◆ EXERCISE DESCRIPTION: Retype every line of the records below, keeping each one unchanged.

◆ RECORDS FOR THIS EXERCISE:
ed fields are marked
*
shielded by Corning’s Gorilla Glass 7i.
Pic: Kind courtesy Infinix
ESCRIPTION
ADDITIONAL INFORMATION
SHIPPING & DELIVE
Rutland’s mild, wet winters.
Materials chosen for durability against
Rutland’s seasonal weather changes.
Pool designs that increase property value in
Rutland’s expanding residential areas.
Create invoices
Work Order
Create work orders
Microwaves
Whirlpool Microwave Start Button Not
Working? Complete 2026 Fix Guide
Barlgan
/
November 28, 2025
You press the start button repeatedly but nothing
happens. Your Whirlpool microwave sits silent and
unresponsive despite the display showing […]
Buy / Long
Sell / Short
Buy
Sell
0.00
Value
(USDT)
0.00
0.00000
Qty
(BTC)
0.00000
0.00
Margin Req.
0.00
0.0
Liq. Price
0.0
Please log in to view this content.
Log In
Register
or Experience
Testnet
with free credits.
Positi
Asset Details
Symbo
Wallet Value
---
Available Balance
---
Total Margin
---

◆ EXERCISE RESPONSE:
ed fields are marked
*
shielded by Corning’s Gorilla Glass 7i.
Pic: Kind courtesy Infinix
ESCRIPTION
ADDITIONAL INFORMATION
SHIPPING & DELIVE
Rutland’s mild, wet winters.
Materials chosen for durability against
Rutland’s seasonal weather changes.
Pool designs that increase property value in
Rutland’s expanding residential areas.
Create invoices
Work Order
Create work orders
Microwaves
Whirlpool Microwave Start Button Not
Working? Complete 2026 Fix Guide
Barlgan
/
November 28, 2025
You press the start button repeatedly but nothing
happens. Your Whirlpool microwave sits silent and
unresponsive despite the display showing […]
Buy / Long
Sell / Short
Buy
Sell
0.00
Value
(USDT)
0.00
0.00000
Qty
(BTC)
0.00000
0.00
Margin Req.
0.00
0.0
Liq. Price
0.0
Please log in to view this content.
Log In
Register
or Experience
Testnet
with free credits.
Positi
Asset Details
Symbo
Wallet Value
---
Available Balance
---
Total Margin
---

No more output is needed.